The cyclone of a
late spring storm had already caused five deaths in Montgomery, and a twister
had just touched down in Talladega, where Vincent (Bo) Jackson was headed.
Nonetheless, Jackson had put his fate in the hands of his 1983 Olds Cutlass and
the Lord, and he was driving the two hours north from Auburn to the Helen
Keller School, on the campus of the Alabama Institute for Deaf and Blind. The
students had invited him to speak at their annual sports banquet.
"If I'm not
constantly keepin' myself busy, I know I'll get in trouble," Jackson was
saying. "Trouble's been haunting me ever since I can remember. Coming up,
I'd just do things for the hell of it. So I play sports, work out, do studying,
cooking or visit people like I'm doing now." Not 30 minutes out of Auburn,
in Dadeville, Jackson swung the car into the lot of a Crispy Chick, ordered a
box of the bird and an iced tea and took three straws. Back in the car, he
unwrapped one and stuck it in his mouth.
Jackson is
forever gnawing on straws. He says straws are better than "dip," or
snuff, which is what most of his Auburn football teammates prefer. "I tried
dip in high school," he says. "Makes you sick as a dog. I swallowed
some first day of summer practice, and coaches be talking, 'Bo's outta
shape.'"
So straws it
is--purloined from the Auburn training table, where the dietician, Ann Graves,
says, "I don't dare run out." Or taken from his personal cache, a
plastic bag from McDonald's that originally held a couple of thousand striped
straws but is now down to perhaps 50. It takes about a quarter of an hour for
Jackson to do a straw. "Every two or three minutes I fold it over
once," he says. "I go quicker if I'm nervous.
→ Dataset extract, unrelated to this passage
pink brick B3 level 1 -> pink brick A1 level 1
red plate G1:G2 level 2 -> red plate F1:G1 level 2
Like yesterday, I walked
into health class and found out we had a test. It had slipped my mind. I went
through one in two minutes. Straws help me relax. A few guys tried to pick up
on my habit, and people in the cafeteria gave 'em hell. 'Y'all tryin' to be
like Bo, chewin' a straw.'"
One tornado had
hewed tightly to Highway 21, and as Jackson negotiated the last stretch of road
from Sylacauga, the landscape looked more and more ravaged: cracked-back trees,
clotheslined street signs, a family of four, bewildered, stooping to pick
through the wreckage of their home. "And this wasn't even a bad
twister," said Jackson, removing the straw from his mouth. Its tubing had
been masticated into something vaguely resembling the head of a spur.
Talladega was
without power. Jackson slipped behind the podium at the Keller School and
addressed the kids in his even tone, with a trace of a speech impediment--he
stammers--that's gradually disappearing. Those who could hear listened above
the wheezing of an emergency generator. Those who could only watch focused on a
woman named Erminel Love, who interpreted his speech in sign language.
"I can think
of only one thing when I look at all of you," said Jackson. "It's a TV
show I watch all the time, That's Incredible." He paused and went on.
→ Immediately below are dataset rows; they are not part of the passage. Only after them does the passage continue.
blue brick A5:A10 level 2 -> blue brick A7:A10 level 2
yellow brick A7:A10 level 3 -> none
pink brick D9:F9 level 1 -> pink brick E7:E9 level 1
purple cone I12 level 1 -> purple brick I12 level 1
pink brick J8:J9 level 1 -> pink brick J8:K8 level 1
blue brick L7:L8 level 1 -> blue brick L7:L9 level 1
"I'd like to share my past with you. Coming up, I was known as the little
nappy-headed kid on the corner. In third grade I was so bad, I'd bully the
sixth-graders."
And on Jackson
went. To be sure, he didn't go into everything--how he'd take lunch money off
schoolmates in Bessemer, Ala., and lend it back to them, with interest; how
he'd pay one kid to beat up on another; how he hit a cousin, a girl, with a
baseball bat when she tried to take away a Ping-Pong paddle; or how he helped
stone to death a local minister's pig. But he told them of the windows he'd
broken and the candy bars he'd stolen, and how removed all that is from what he
is now, an All-America halfback, near world-class sprinter, baseball prodigy
and, though just a junior, favored to win the 1984 Heisman Trophy.
"That's what
I'm gonna say to you," said Jackson. "Don't run life too fast. You only
have one. You'll either be somewhere serving time or pushing up daisies. In my
life there've been three roads: a high road, a low road and, in between, a just
road. Right now I'm on that just road. With God's help, I'm just about to get
to the top, to the high road."
Jackson is so
obsessed with trouble that he's warning off a roomful of youngsters who
wouldn't know trouble if they saw or heard it, kids who couldn't begin to cross
their parents if they wanted to. But trouble is Jackson's bugaboo, his
Beelzebub. He's always aware of it, always sizing it up. Sometimes he'll deal
it a lick. And sometimes he'll steer clear.